● PROBLEM TO WORK ON:
What lines of the material below hold the string "Yeni"? Copy them out.

● SUPPLIED DATA:
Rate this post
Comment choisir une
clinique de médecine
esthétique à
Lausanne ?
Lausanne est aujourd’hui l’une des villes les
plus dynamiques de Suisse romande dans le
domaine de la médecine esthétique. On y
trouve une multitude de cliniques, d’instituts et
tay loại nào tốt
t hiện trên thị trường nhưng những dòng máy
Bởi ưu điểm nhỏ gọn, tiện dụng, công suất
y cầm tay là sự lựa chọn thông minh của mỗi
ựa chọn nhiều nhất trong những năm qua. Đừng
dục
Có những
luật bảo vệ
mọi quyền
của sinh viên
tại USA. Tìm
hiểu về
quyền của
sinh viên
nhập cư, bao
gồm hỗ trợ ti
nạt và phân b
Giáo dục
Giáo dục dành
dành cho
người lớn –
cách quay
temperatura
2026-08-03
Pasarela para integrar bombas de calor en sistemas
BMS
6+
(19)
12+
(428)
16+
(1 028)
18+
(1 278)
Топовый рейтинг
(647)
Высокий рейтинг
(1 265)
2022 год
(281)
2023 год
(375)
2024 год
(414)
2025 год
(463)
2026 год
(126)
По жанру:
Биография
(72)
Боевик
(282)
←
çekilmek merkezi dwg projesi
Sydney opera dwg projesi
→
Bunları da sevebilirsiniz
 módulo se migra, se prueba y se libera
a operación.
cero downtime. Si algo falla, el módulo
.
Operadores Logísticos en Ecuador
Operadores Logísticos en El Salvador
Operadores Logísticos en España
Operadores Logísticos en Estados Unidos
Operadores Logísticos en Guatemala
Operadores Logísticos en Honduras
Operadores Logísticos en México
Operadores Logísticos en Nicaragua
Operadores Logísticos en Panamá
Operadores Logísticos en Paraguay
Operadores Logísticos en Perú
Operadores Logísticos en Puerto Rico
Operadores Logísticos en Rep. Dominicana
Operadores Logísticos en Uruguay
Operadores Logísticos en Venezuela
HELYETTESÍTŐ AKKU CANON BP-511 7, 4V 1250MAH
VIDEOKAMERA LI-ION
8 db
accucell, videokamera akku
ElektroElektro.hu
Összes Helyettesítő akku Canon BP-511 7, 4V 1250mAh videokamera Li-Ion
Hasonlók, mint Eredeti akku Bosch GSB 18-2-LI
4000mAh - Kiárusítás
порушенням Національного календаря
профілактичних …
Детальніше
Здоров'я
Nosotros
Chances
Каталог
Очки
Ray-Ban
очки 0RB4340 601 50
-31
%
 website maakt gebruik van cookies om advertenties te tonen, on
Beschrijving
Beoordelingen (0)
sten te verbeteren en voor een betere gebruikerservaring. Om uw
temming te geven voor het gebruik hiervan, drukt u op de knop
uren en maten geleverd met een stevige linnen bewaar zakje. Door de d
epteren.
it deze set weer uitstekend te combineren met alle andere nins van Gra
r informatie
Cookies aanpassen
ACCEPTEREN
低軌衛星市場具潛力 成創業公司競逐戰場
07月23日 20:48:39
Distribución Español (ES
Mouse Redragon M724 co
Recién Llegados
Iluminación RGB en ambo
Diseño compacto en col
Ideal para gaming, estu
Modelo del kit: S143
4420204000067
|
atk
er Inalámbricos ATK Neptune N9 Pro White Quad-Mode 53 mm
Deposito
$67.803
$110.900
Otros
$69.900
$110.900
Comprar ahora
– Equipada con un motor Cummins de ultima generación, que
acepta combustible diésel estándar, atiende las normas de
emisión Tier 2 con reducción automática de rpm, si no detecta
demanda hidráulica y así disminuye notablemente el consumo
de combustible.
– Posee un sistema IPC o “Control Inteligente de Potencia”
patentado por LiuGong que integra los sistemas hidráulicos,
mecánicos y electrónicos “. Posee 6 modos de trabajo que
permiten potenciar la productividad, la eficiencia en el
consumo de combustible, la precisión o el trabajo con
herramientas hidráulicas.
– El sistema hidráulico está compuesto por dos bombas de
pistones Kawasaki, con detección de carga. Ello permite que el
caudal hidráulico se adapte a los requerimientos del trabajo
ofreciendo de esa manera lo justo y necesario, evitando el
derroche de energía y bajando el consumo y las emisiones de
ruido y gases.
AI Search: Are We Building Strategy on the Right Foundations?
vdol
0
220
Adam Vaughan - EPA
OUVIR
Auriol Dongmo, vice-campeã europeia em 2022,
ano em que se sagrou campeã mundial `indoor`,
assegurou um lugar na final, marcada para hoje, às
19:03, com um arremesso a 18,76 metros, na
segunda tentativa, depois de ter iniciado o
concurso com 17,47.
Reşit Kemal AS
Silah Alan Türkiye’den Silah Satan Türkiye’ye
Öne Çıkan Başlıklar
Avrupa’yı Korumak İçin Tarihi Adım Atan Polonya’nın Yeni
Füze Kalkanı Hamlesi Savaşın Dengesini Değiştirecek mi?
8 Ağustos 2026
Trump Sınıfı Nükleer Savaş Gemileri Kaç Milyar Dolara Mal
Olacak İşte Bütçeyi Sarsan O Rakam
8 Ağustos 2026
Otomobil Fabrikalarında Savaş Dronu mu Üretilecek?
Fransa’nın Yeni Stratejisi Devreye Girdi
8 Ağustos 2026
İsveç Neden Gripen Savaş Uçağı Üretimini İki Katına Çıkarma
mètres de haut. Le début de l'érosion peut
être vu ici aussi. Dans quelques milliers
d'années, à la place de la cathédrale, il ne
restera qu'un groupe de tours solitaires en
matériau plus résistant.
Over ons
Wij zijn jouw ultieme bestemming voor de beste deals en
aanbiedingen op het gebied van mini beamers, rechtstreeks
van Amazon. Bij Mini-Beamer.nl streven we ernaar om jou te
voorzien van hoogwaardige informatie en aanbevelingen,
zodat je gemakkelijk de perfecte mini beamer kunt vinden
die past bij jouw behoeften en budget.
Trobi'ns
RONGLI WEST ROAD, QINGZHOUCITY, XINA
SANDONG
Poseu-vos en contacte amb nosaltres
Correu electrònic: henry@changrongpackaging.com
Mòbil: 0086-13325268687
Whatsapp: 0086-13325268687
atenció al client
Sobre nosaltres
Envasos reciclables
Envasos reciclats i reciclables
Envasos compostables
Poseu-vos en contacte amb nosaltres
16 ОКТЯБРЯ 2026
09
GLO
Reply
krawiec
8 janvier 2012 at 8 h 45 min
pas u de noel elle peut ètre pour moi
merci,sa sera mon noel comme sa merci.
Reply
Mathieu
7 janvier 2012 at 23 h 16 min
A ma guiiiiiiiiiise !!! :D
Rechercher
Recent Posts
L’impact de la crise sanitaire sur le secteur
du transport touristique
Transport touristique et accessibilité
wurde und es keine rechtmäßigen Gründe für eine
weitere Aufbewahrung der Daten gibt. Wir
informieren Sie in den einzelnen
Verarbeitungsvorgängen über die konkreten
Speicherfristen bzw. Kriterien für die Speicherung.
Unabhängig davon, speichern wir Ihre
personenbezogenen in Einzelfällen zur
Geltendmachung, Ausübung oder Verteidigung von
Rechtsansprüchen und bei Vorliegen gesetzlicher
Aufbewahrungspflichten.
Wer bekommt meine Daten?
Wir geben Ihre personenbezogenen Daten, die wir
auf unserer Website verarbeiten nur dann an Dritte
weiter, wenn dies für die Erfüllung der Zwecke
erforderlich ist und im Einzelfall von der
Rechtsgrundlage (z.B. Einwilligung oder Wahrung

● RESPONSE BOX:
Avrupa’yı Korumak İçin Tarihi Adım Atan Polonya’nın Yeni
Fransa’nın Yeni Stratejisi Devreye Girdi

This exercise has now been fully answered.